Traditionelle Chinesische Medizin für Dummies. Jean Pélissier
Das Shen umfasst das Denken, aber auch Wünsche und Emotionen, zwei komplementäre Entitäten, die sich aus den Sinnesorganen ableiten. Die Entwicklung dieses sechsten Sinns kann nur aufgrund spezifischer Übungen der Meditation entstehen. Die Reaktion wiederum ist das Auftreten von Emotionen, die ein integraler Bestandteil des Shen sind. Diese drei Funktionen, Gedanken, Wünsche und Emotionen, sind also die drei Teile des Shen, des Geistes.
Der sechste Sinn
Es gibt fünf Sinne: Hören, Riechen, Tasten, Sehen, Schmecken. Der »sechste Sinn« ist der Intellekt, die intuitive Wahrnehmung.

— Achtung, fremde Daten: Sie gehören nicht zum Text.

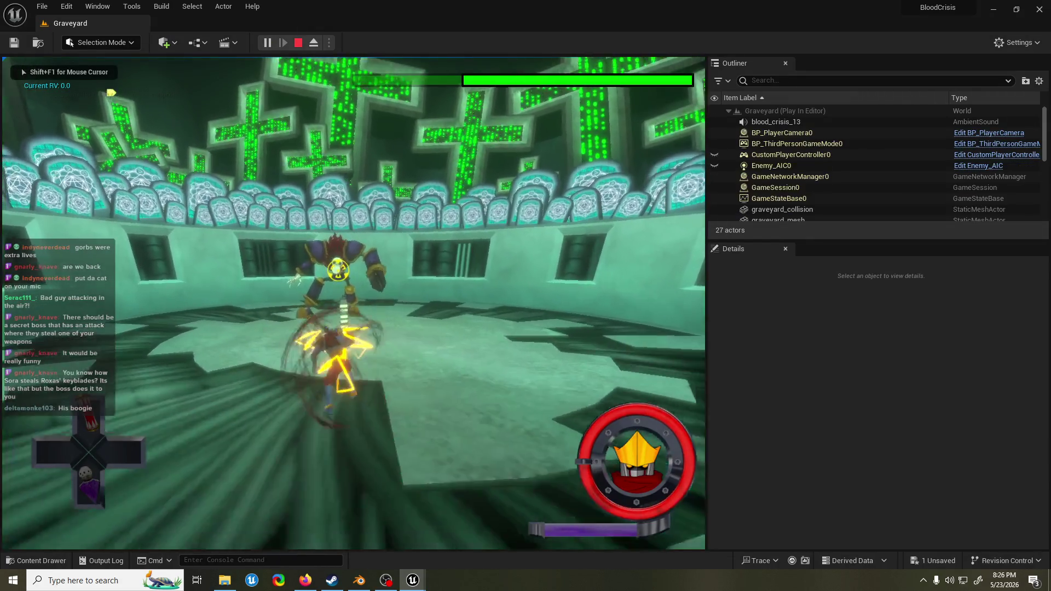
pyautogui.press('grave')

Das Jing, die Essenz, deckt drei Entitäten ab: Schutz, Ernährung und Ausscheidung. Diese Unterteilung in drei Teile bezeichnet man als die drei Erwärmer, San Jiao, die oberen, mittleren und unteren Erwärmer.
Der obere Erwärmer umfasst das Lungen-Paket, wozu die beiden Lungenflügel, aber auch die Haut gehören. Damit wird der obere Erwärmer als erste Verteidigungsbarriere des Organismus betrachtet. Es ist der schützende Teil des Jing. Er kontrolliert die Aufnahme. Er absorbiert die Energie der Luft durch die Lunge und vermischt sie mit der Energie der Erde, die aus dem Bauch kommt. Sein Kontrollpunkt in der Akupunktur ist 17RM, Dan Zhong, zwischen den Brüsten.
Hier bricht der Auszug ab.